Given records:
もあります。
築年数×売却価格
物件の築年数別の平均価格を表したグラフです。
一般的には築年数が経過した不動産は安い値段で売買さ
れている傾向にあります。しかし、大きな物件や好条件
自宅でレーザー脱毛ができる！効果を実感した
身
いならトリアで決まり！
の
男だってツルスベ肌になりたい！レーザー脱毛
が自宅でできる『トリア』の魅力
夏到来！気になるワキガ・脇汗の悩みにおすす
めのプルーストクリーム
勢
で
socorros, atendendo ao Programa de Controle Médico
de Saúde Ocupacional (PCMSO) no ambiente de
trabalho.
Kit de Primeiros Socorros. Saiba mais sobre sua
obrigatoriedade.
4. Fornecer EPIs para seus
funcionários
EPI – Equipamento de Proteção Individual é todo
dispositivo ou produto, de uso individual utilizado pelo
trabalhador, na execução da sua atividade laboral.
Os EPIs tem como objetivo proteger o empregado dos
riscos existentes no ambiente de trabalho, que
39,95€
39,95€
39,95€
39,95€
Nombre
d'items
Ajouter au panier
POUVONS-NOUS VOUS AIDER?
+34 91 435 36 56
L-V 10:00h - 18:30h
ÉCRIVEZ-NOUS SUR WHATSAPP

...

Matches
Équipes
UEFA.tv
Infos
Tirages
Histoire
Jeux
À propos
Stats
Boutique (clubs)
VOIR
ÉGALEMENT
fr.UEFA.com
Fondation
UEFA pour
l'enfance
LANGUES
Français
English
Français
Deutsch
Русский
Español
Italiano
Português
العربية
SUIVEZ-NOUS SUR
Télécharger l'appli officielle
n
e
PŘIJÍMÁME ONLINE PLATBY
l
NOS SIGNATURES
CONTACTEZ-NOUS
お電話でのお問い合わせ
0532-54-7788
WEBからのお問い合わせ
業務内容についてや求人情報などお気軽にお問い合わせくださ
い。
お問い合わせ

About this exercise:
Count the lines in the records above that contain the string "NOUS". Case counts. Give only the number.

Solution for this task:
4